Typically when someone refers to "whitebait" in FL they are referring to Mojarra










It depends on where you are in the world..usually any juvinile baitfish silver or "white" in color could be considered "whitebait"


----------



## jettypark28 (Jun 23, 2006)

*Sorry for*

that surf....The "Whitebait" that are schooling out there right now would be "Pichard, menhaden,or theard herring....And it's true depending on where you are fishing. They will be call by other names. Like the "Mojarra" is called a "Sand perch" , and a theard herring are called "Greenie...again it all depends in the area you are at....Some locals have some really crazy names for some fish.....Even our great "Snook" use to be called a "Soap fish" cause when they scale him, a soapy foam would come off him. By the way, because of this alot of people wouldnt eat Snook, thinking that the Foam was a bad sign....their loss our gain. There are some great sites that have pictures of almost every baitfish in fla...just "Google" fla bait fish...and something should come up.....


----------



## jettypark28 (Jun 23, 2006)

*Sorry for*

that surf....The "Whitebait" that are schooling our that right now would be "Pichard, menhaden,theard herring....And it's true depending on where you are fishing. They will be call by other names. Like the "Mojarra" is called a "Sand perch" , and a theard herring are called "Greenie...again it all depends in the area you are at....Some locals have some really crazy names for some fish.....Even our great "Snook" use to be called a "Soap fish" cause when they scale him, a soapy foam would come off him.

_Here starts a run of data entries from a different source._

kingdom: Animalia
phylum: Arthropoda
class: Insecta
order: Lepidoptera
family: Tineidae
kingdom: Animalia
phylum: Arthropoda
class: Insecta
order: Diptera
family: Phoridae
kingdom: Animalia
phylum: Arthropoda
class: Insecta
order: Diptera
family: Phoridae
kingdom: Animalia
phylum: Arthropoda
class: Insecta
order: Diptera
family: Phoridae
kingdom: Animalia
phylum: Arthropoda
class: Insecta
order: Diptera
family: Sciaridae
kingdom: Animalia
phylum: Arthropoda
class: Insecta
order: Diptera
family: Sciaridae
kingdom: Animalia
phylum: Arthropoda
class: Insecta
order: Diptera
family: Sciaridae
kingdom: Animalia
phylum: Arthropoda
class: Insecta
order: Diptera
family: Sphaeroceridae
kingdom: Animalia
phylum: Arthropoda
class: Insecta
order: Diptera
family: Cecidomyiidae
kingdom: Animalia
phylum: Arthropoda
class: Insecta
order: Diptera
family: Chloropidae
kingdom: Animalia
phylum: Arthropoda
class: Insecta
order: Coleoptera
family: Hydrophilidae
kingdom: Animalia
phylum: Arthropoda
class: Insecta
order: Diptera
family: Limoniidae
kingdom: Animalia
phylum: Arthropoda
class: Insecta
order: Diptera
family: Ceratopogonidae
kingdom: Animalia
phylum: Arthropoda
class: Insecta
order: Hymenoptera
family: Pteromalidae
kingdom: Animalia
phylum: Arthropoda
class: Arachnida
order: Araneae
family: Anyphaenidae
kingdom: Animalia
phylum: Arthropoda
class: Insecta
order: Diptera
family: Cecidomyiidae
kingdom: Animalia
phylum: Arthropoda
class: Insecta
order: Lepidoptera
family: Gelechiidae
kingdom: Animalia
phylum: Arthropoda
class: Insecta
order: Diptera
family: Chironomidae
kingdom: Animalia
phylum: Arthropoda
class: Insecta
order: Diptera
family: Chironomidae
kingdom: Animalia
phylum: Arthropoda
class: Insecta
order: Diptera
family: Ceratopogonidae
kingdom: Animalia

By the way, because of this alot of people wouldnt eat Snook, thinking that the Foam was a bad sign....their loss our gain. There are some great sites that have pictures of almost every baitfish in fla...just "Google" fla bait fish...and something should come up.....Oh those "Mojarra" have a really sharp gill plate, that will cut you pretty good....So make sure how you handle them...They are great Snook bait opcorn:


----------



## jurdun756 (Nov 3, 2006)

*whitebait*

this is the bait:fishing: 
i am catching hear at ponce inlet 
to ormond by the sea 
for the past couple weeks


http://www.surfridercharters.com/ScaledSardine.html


----------



## jettypark28 (Jun 23, 2006)

*How in the world*

did i double post?? :--| i really mesh that up and yes that is "Whitebait" They need alot of care, or they will die really fast....Need a really good livewell, to keep them going. Make great chum bait, to get everything going. squeeze them a little toss some out...then just put one on small hook, and you should be able to hook into something:beer:


----------



## SurfRat (Apr 16, 2005)

*Biker Bait?*

Daytona Bike week Update:
On my way up A1A from Daytona to go surf fishing, A biker decided to accelerate across A1A from a 7-11 to a hotel . As he flashed directly in front of me, I had only a second to to make a decision…Brake or Gas, Brake or Gas. Well I did what all honorable fisherman would do…I laid on the Horn which is our version of Bike Week “Catch and Release”


----------



## jurdun756 (Nov 3, 2006)

*stayin away till monday*

heading south to new Smyrna to fish this weekend
I'm staying away from the bike traffic 
its just not worth it:beer:


----------